- _Brief_:
Continue the forum thread about beginner mountain biking routes in North Wales from the point where it ends.

- _Source extract_:
[BEGIN]

# Newbie North Wales



## Jim77 (6 Sep 2008)

I am looking to get into MTBing. i live in north wales and i was wondering if anyone could recommend some good newbie routes. i am pretty unfit at present so i am looking for stuff with a minimum of climbs to begin with.

cheers.
jim


----------



## john59 (6 Sep 2008)

Jim77 said:


> I am looking to get into MTBing. i live in north wales and i was wondering if anyone could recommend some good newbie routes. i am pretty unfit at present so i am looking for stuff with a minimum of climbs to begin with.
> 
> cheers.
> jim



http://ridetheclwyds.com/rideclwyds/the_routes.asp


John


----------



## Jim77 (6 Sep 2008)

great thanks.


----------



## bonj2 (6 Sep 2008)

coed y brenin (rules)
penmachno (never been there but apparently very good)


----------



## bonj2 (6 Sep 2008)

edit: dunno what coed y brenin's like for beginners, you did say "newbie" routes. It has got blue and green routes though, which I'm sure are pretty good, also the 'tawr/temtiwr' trail isn't THAT hard. Also try llandegla which is near ruthin/


----------



## Jim77 (7 Sep 2008)

[END]

- _Record excerpts_:
[BEGIN]

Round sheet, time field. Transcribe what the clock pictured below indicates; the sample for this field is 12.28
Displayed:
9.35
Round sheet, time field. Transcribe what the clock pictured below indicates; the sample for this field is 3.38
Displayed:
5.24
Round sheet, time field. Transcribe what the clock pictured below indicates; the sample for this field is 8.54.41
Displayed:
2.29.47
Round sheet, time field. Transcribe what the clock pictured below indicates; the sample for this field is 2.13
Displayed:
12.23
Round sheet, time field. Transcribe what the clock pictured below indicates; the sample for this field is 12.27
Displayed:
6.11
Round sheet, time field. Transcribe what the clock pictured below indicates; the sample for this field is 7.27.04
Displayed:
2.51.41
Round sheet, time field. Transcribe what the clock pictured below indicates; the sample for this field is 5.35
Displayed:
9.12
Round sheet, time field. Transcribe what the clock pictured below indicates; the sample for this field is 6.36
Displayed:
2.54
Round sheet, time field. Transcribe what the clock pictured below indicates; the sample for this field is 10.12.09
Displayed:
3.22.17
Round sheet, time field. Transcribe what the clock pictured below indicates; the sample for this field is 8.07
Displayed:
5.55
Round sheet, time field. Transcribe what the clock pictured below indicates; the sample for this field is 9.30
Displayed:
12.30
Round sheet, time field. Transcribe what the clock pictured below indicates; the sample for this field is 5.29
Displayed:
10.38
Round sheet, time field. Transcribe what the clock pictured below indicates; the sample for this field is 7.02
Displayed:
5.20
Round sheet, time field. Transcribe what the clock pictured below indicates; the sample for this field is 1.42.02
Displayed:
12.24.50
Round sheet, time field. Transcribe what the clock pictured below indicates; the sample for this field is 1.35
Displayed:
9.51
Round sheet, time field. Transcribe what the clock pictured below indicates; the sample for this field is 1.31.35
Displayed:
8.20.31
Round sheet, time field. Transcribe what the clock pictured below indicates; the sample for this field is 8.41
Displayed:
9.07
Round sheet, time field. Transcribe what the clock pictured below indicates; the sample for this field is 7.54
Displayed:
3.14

[END]

- _Written answer_:
Great thanks. 

When it says 'technical' what does it mean exactly? I assume it means rocky bits does it?

I am more worried about hard climbs to be honest as i know my fitness isn't great. so any routes that are good for weaklings would be best! Would quite like something scenic too.


----------



## bonj2 (7 Sep 2008)

Jim77 said:


> Great thanks.
> 
> When it says 'technical' what does it mean exactly? I assume it means rocky bits does it?


basically yeah.


----------



## Globalti (8 Sep 2008)

My advice: go and buy one of these; the country is a maze of good rideable trails:


----------



## ratty2k (8 Sep 2008)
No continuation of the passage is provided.